Hypocrisie générale
Le citoyen lambda est soulagé de croire qu’il aura une solution au problème du CO2 sans avoir à prendre le bus ou le vélo. Les industriels peuvent affirmer que leurs voitures deviendront sans impact sur l’environnement, ce qui recueille l’assentiment général. Et les élus se font bien voir par leurs électeurs en effectuant la promotion de ce moyen de locomotion, sans rappeler que la condition est d’avoir une électricité bas carbone.
Pour électrifier tout ce qui roule sur route, en France, il faudrait augmenter d’un gros 40% la consommation d’électricité. Et si les batteries sont vidées chaque jour et que tout le monde se rebranche le soir, cela crée un fameux problème. En France, avec 30 millions de véhicules et 40 kW d’appel de puissance pour une recharge rapide, il faudrait plus de 1.200 GW disponibles! (la puissance d’un réacteur nucléaire classique est d’environ 1 GW, NDLR). Même en divisant d’un facteur 10 (parce que les batteries ne sont pas vidées tous les jours, qu’elles utilisent pour une partie la recharge lente…) on dépasse encore les 100 GW, ce qui est la puissance de pointe pilotable du réseau en France. Ce qui veut dire qu’il faudrait doubler ce parc pilotable, dont l’éolien et le photovoltaïque ne font pas partie
La fabrication des batteries pose aussi problème.
Plus on utilise un métal léger et plus la quantité d’énergie stockée par kilo grimpe. Pour cette raison, il n’y aura rien de mieux que le lithium, dont les gisements intéressants sont limités. Ils sont en outre souvent situés dans des endroits désertiques, et pour extraire le lithium, il faut de l’eau…

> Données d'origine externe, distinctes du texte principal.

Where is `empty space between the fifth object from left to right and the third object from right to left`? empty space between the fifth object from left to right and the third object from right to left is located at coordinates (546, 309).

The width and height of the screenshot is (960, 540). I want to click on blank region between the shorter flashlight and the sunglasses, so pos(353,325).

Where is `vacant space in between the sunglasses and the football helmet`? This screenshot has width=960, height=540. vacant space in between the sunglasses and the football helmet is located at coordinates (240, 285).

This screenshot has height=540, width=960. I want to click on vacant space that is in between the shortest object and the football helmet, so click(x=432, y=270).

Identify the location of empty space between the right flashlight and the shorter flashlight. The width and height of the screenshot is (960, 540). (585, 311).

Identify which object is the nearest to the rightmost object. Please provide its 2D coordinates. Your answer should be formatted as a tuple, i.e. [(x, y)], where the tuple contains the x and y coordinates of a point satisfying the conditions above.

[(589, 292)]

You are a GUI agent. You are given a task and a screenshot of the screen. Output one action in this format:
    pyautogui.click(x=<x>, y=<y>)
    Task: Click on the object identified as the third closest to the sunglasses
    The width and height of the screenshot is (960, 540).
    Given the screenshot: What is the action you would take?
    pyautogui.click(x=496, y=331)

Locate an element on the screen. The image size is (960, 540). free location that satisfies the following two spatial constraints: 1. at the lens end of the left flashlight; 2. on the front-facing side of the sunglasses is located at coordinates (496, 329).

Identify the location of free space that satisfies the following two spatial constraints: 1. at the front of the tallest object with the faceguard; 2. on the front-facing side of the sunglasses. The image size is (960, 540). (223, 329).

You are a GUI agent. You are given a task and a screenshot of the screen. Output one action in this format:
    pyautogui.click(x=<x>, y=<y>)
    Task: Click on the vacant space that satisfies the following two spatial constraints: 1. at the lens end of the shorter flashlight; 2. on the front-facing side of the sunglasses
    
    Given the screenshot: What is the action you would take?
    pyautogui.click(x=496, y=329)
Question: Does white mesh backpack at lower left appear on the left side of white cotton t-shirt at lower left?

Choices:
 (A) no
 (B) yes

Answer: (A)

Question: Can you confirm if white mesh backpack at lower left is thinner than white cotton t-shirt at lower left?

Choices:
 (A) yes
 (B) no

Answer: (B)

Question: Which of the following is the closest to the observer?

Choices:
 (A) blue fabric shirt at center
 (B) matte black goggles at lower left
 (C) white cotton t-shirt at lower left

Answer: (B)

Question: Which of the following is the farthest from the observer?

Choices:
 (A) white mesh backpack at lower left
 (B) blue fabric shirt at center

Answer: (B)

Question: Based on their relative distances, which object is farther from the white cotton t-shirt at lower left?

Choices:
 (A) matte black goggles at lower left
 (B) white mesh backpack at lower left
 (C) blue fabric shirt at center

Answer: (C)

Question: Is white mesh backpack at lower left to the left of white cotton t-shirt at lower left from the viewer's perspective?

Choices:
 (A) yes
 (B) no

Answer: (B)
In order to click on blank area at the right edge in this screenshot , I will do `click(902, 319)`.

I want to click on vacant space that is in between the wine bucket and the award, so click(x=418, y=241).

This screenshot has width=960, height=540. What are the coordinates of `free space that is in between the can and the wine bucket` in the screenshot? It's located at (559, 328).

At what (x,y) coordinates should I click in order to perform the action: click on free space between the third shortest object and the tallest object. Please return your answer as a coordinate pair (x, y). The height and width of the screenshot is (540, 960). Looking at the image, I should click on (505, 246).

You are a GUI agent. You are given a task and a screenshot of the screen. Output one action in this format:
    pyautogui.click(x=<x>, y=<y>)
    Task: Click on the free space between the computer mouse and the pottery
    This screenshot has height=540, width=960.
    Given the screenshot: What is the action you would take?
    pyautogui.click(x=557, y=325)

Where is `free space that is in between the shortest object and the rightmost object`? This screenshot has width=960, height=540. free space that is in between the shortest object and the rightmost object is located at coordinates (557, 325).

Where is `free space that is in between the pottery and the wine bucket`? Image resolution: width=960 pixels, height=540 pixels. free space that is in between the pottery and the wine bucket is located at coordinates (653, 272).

Un autre goulet d’étranglement, c’est le cobalt: on ne l’exploite pas en tant que tel, c’est un sous-produit de l’extraction du nickel ou du cuivre. Et on ne va pas exploiter de nouveaux gisements de nickel juste pour fabriquer du cobalt. Il y a aussi la question des terres rares, nécessaires pour les aimants permanents des moteurs électriques, mais pour lesquelles la visibilité sur les quantités réellement disponibles est mauvaise.
Que préconise Jancovici?
Si on veut baisser les émissions de gaz à effet de serre aussi vite que possible, il faut commencer par faire des voitures thermiques plus légères, plus sobres et moins nombreuses. Il faut notamment une réglementation qui impose une baisse beaucoup plus rapide des émissions des véhicules neufs sur le marché, et un arrêt de toutes les échappatoires (comme considérer que l’électrique en Allemagne est zéro émission). Un encouragement massif à la conversion électrique est tout à fait prématuré.
L’électrification doit venir dans un deuxième temps, quand les voitures seront devenues plus petites et moins puissantes, et que l’électricité viendra effectivement de sources bas carbone. Cela rendra les choses beaucoup plus aisées. Il y a tout de même des niches sur lesquelles, dès à présent, c’est une bonne idée de passer à l’électrique: pour les bus qui s’arrêtent et redémarrent en permanence, par exemple. Et aussi pour les tout petits véhicules, comme les scooters, qui ont un moteur thermique dont le rendement est particulièrement mauvais. Mais électrifier tout le parc de voitures, avec leurs performances actuelles, c’est difficile à imaginer. Je prends les paris avec qui veut que cela ne se produira pas.